Bug 20237

Summary: Zero width and space characters are displayed incorrectly if not contained in a fallback font.
Product: WebKit Reporter: Brett Wilson (Google) <brettw>
Component: PlatformAssignee: mitz
Status: RESOLVED FIXED    
Severity: Normal CC: ap, dglazkov, dimitri, hyatt, jshin, mitz, nickshanks
Priority: P2    
Version: 528+ (Nightly build)   
Hardware: PC   
OS: Windows XP   
Attachments:
Description Flags
Test case
none
Patch
mitz: review-
Updated Patch
sam: review-
Updated: ZWS fix only
none
With just the 0xFFFC check mitz: review+

Description Brett Wilson (Google) 2008-07-30 17:23:55 PDT
If I have a character like U+200B (non-breaking space) in a document, WebCore will go ask the font system for it. Some fonts include a "glyph" for this character with the correct rendering (nothing) and advance (space). I'm pretty sure the fallback font shipped with Mac/Safari does this and all is well. The same is true for Arial Unicode MS which ships with MS Office on Windows.

However, if these fonts are unavailable, this glyph will not be found in Arial or Times and will be mapped to the 0 glyph (since it doesn't exist). This glyph is a box in most fonts. You want this behavior for most nonexistant glyphs since if you don't have a Chinese font installed, you want to see boxes rather than nothing if you visit a Chinese site so you know you're missing something. For characters that should be treated as space or zero width space, this is not the case.

The same happens for U+200E (LTR marker) and the like. These should be rendered as zero width spaces. When we get mapped to the 0 glyph, it turns into a box.

I think these two classes of characters need to be special cased to work without a pan-Unicode font that includes these characters.
Comment 1 Brett Wilson (Google) 2008-07-30 17:24:52 PDT
Created attachment 22570 [details]
Test case

This patch shows a ZWSP and LTR characters. If you don't have Apple's fallback font or Arial Unicode MS on Windows, then these will be rendered as squares.

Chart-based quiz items
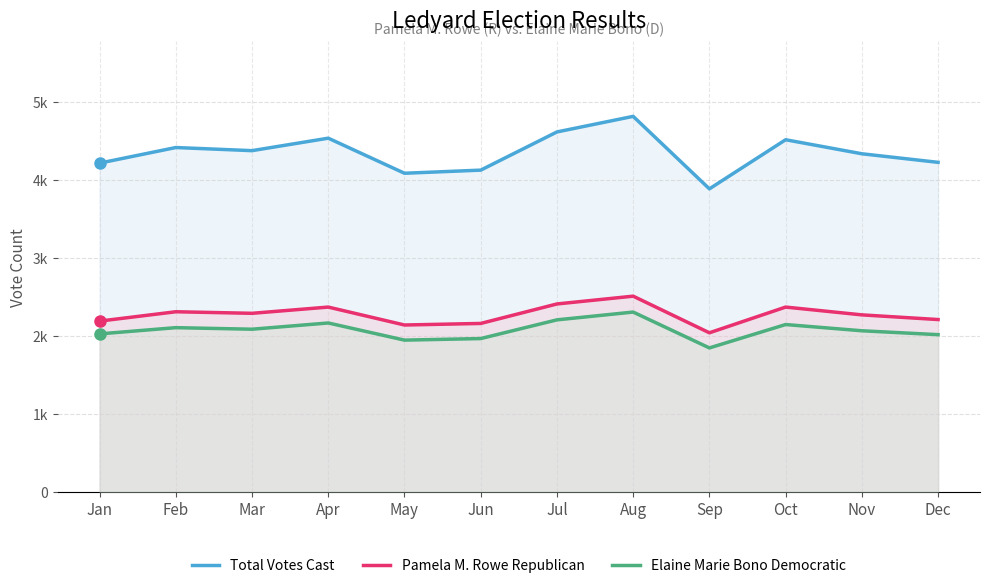

What is the smallest value displayed?

1847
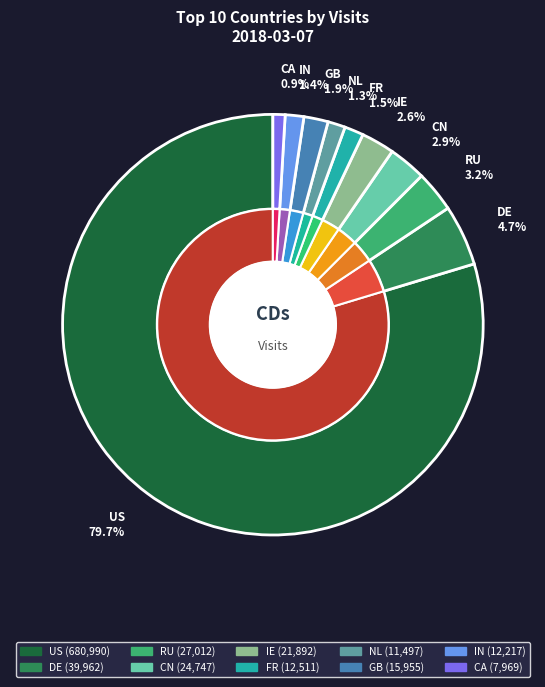

Which slice is the smallest?

CA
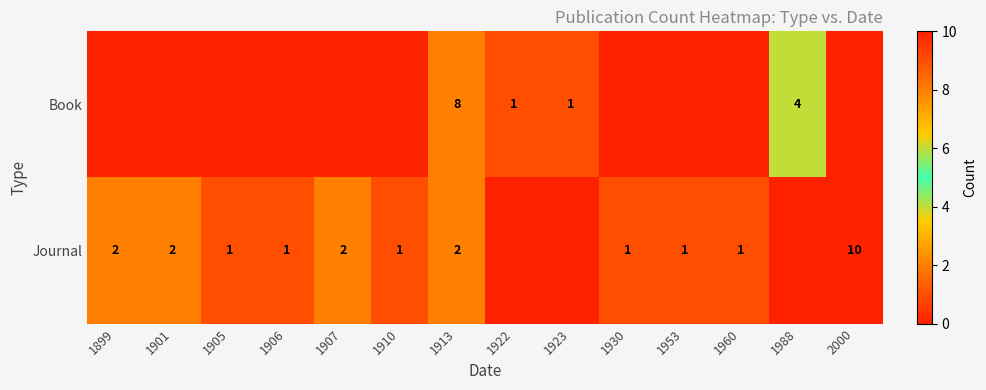

Is the value of Journal at 1910 greater than the value of Book at 1913?

No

◆ ACTIONS TO TAKE
(1) List every name on the CC line of the bug report.
(2) For each statement, say yes or no depending on whether the bug report agrees with it, and quote the words that decide it. (a) The bug was reported on Windows XP. (b) Arial and Times include a glyph for the zero width space. (c) When no Chinese font is installed, a Chinese site should show nothing in place of the missing characters.

◆ ANSWERS TO THE EXERCISE
(1) ap, dglazkov, dimitri, hyatt, jshin, mitz, nickshanks

(2)
(a) Yes: "OS: Windows XP"
(b) No: "this glyph will not be found in Arial or Times"
(c) No: "you want to see boxes rather than nothing if you visit a Chinese site"